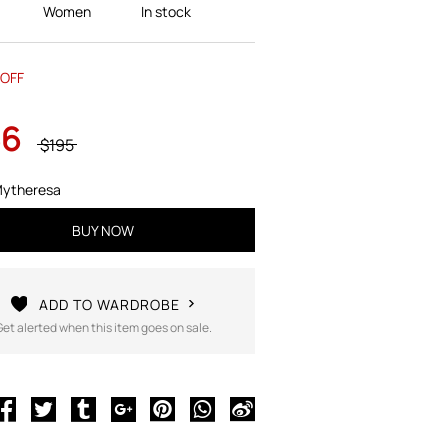
Women
In stock
OFF
36
$195
ytheresa
BUY NOW
ADD TO WARDROBE
Get alerted when this item goes on sale.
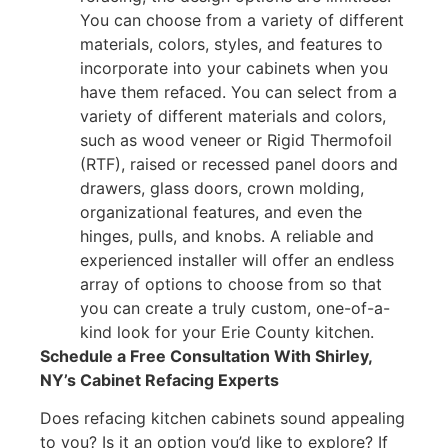
You can choose from a variety of different
materials, colors, styles, and features to
incorporate into your cabinets when you
have them refaced. You can select from a
variety of different materials and colors,
such as wood veneer or Rigid Thermofoil
(RTF), raised or recessed panel doors and
drawers, glass doors, crown molding,
organizational features, and even the
hinges, pulls, and knobs. A reliable and
experienced installer will offer an endless
array of options to choose from so that
you can create a truly custom, one-of-a-
kind look for your Erie County kitchen.
Schedule a Free Consultation With Shirley,
NY’s Cabinet Refacing Experts
Does refacing kitchen cabinets sound appealing
to you? Is it an option you’d like to explore? If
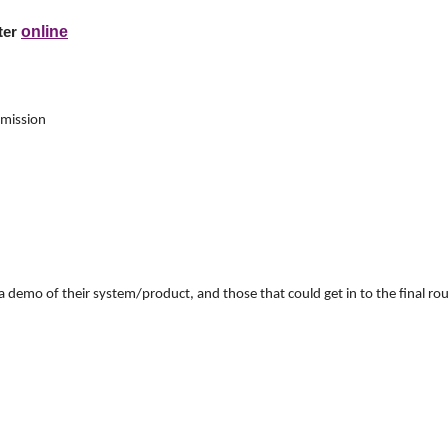
online
ster
mission
 a demo of their system/product, and those that could get in to the final 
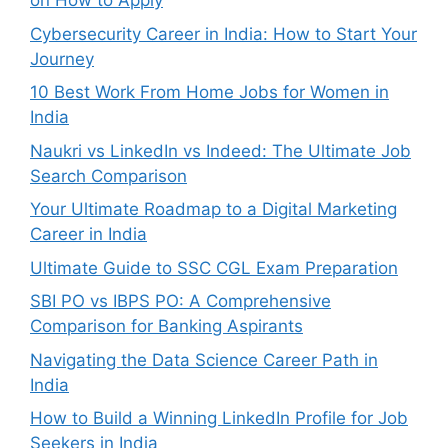
on How to Apply
Cybersecurity Career in India: How to Start Your
Journey
10 Best Work From Home Jobs for Women in
India
Naukri vs LinkedIn vs Indeed: The Ultimate Job
Search Comparison
Your Ultimate Roadmap to a Digital Marketing
Career in India
Ultimate Guide to SSC CGL Exam Preparation
SBI PO vs IBPS PO: A Comprehensive
Comparison for Banking Aspirants
Navigating the Data Science Career Path in
India
How to Build a Winning LinkedIn Profile for Job
Seekers in India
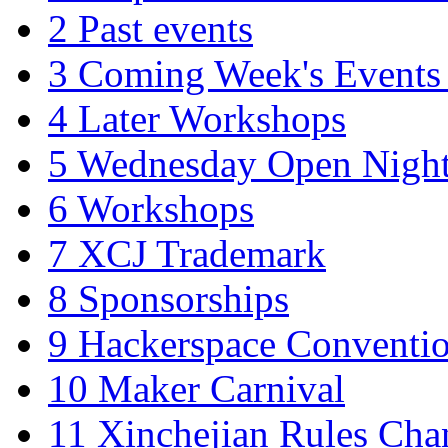
2
Past events
3
Coming Week's Events
4
Later Workshops
5
Wednesday Open Nigh
6
Workshops
7
XCJ Trademark
8
Sponsorships
9
Hackerspace Conventi
10
Maker Carnival
11
Xinchejian Rules Cha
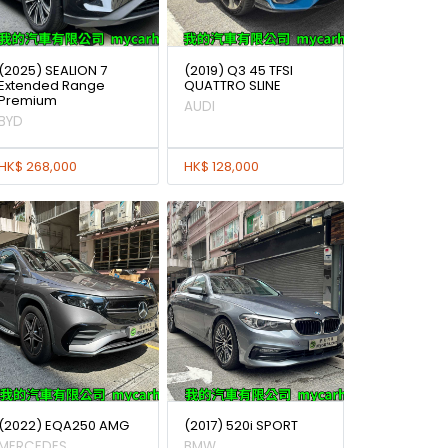
(2025) SEALION 7
(2019) Q3 45 TFSI
Extended Range
QUATTRO SLINE
Premium
AUDI
BYD
HK$ 268,000
HK$ 128,000
(2022) EQA250 AMG
(2017) 520i SPORT
MERCEDES
BMW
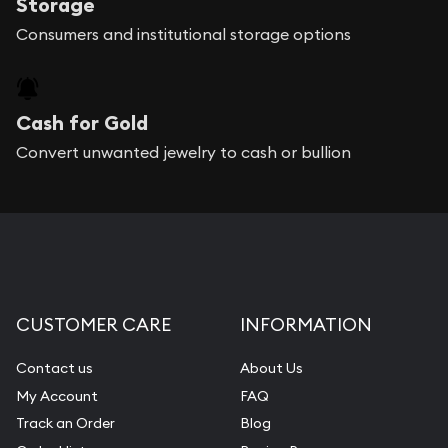
Storage
Consumers and institutional storage options
Cash for Gold
Convert unwanted jewelry to cash or bullion
CUSTOMER CARE
INFORMATION
Contact us
About Us
My Account
FAQ
Track an Order
Blog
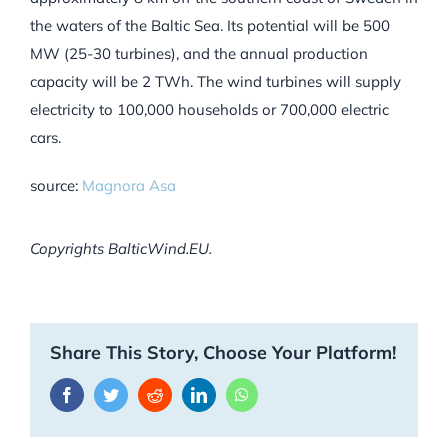
the waters of the Baltic Sea. Its potential will be 500
MW (25-30 turbines), and the annual production
capacity will be 2 TWh. The wind turbines will supply
electricity to 100,000 households or 700,000 electric
cars.
source:
Magnora Asa
Copyrights BalticWind.EU.
Share This Story, Choose Your Platform!
Facebook
Twitter
Reddit
LinkedIn
WhatsApp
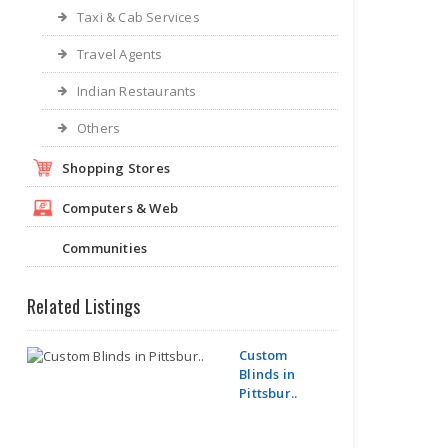
Taxi & Cab Services
Travel Agents
Indian Restaurants
Others
Shopping Stores
Computers & Web
Communities
Related Listings
Custom
Blinds in
Pittsbur..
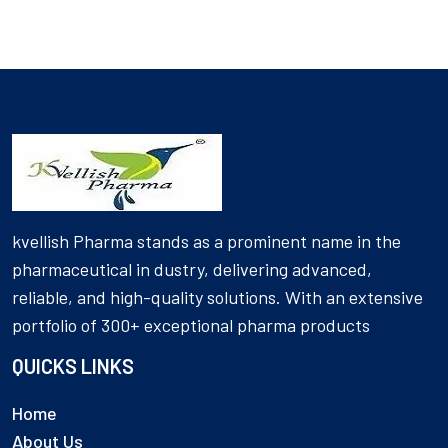
kvellish Pharma stands as a prominent name in the
pharmaceutical in dustry, delivering advanced,
reliable, and high-quality solutions. With an extensive
portfolio of 300+ exceptional pharma products
QUICKS LINKS
Home
About Us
◇ ◇ ◇ ◇
Print each line of the listing, starting at its first and ending with the line that holds "you can create", but skip any pictures.

> **FINAL ANSWER**:
Women
In stock
OFF
36
$195
ytheresa
BUY NOW
ADD TO WARDROBE
Get alerted when this item goes on sale.
You can choose from a variety of different
materials, colors, styles, and features to
incorporate into your cabinets when you
have them refaced. You can select from a
variety of different materials and colors,
such as wood veneer or Rigid Thermofoil
(RTF), raised or recessed panel doors and
drawers, glass doors, crown molding,
organizational features, and even the
hinges, pulls, and knobs. A reliable and
experienced installer will offer an endless
array of options to choose from so that
you can create a truly custom, one-of-a-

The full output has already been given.